Regulasi psikologis diri dari depresi

  Sambil menerima pengobatan dan psikoterapi, pasien dengan depresi harus melakukan penyesuaian psikologis diri, yang dapat mempercepat pemulihan.  1. Tatanan kehidupan yang stabil harus diperhatikan. Datang tepat waktu untuk janji temu dengan orang-orang dan tetap sesuai jadwal untuk minum dan bersantai.  2. Perhatikan penampilan Anda.  3.Jaga kebersihan dan higienis tubuh Anda, jangan memakai pakaian yang tidak terawat dan jaga kebersihan kamar dan halaman Anda setiap saat.  4.Jangan pernah menyerah dalam belajar atau bekerja, bahkan ketika Anda tertekan.  5. Belajarlah untuk bermurah hati dengan orang dan benda. Anda tidak boleh menekan kemarahan Anda, dan jika Anda marah, Anda harus menemukan cara untuk mengeluarkannya. Depresi sering disebabkan oleh suasana hati atau emosi tertentu yang ditekan, jadi temukan teman dan kerabat untuk membicarakannya, yang akan membantu menghilangkan depresi.  6, berinisiatif untuk menyerap pengetahuan baru, sesuai dengan motto “hidup dan belajar”, sejauh mungkin menerima pengetahuan baru, memperluas jangkauan minat mereka sendiri.  7.Membangun rasa tertantang, belajar mengambil inisiatif untuk menyelesaikan konflik dan percaya bahwa Anda bisa berhasil.  8. Adalah ide yang baik untuk mencatat hal-hal baik yang terjadi dalam kehidupan sehari-hari Anda.  9. Bergaul dengan orang-orang yang energik dan penuh harapan.

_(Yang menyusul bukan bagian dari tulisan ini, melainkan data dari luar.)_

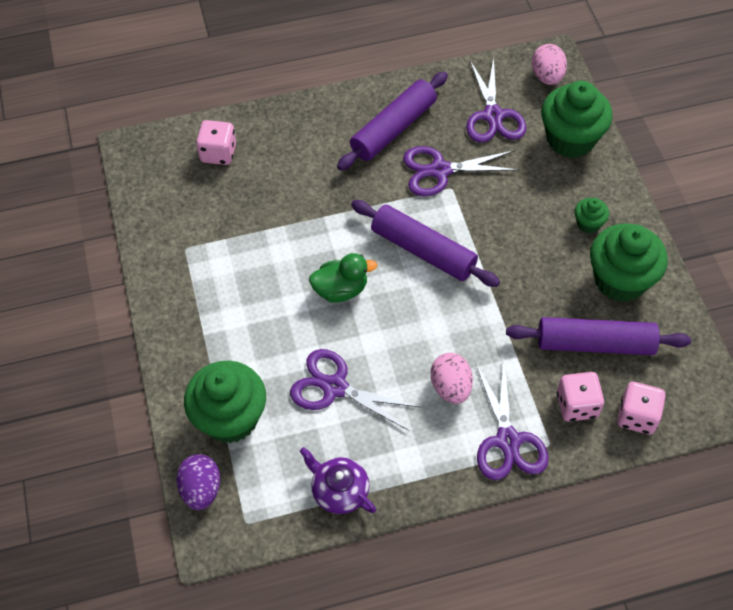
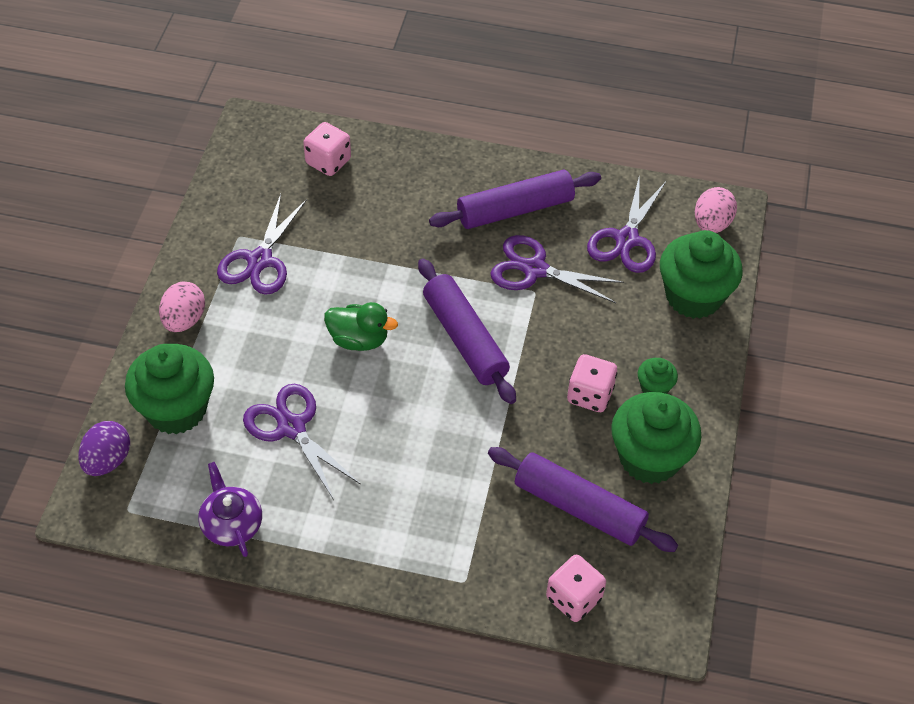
camera: 25 degrees right, 5 degrees down
(451, 387) = (403, 480): pink egg -> pink egg (184, 320)
(508, 440) = (425, 557): purple scissors -> purple scissors (260, 260)
(577, 405) = (518, 557): pink dice -> pink dice (590, 395)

Berpartisipasi dalam lebih banyak aktivitas sosial. Kesepian sering kali merupakan gejala awal depresi. Berusahalah secara sadar untuk menghadiri lebih banyak acara sosial dan cobalah untuk menjalin dan bergaul dengan teman sebanyak mungkin.  10. Lihatlah berbagai hal dengan cara yang berbeda. Seorang penyair pernah mengatakannya dengan baik: Mata sedih melihat kehancuran di mana-mana, mata tertawa melihat cahaya di mana-mana. Ketika Anda membelakangi matahari, Anda hanya bisa melihat bayangan Anda sendiri, jadi cobalah berbalik dan menghadap matahari, Anda akan melihat dunia emas.  11. Lakukan latihan fisik. Sebuah tim peneliti di California, AS, mengikuti 1.800 pria dan wanita selama 18 tahun dan menemukan bahwa risiko depresi jauh lebih tinggi pada mereka yang tidak berolahraga daripada mereka yang berolahraga. Hal ini karena depresi, kekhawatiran, dan emosi buruk lainnya biasanya berasal dari belahan otak kiri, sedangkan wilayah yang menghasilkan emosi menyenangkan di belahan otak kanan. Aktivitas fisik dapat digunakan untuk meremajakan pikiran dengan menggeser aktivitas antara belahan otak kiri dan kanan.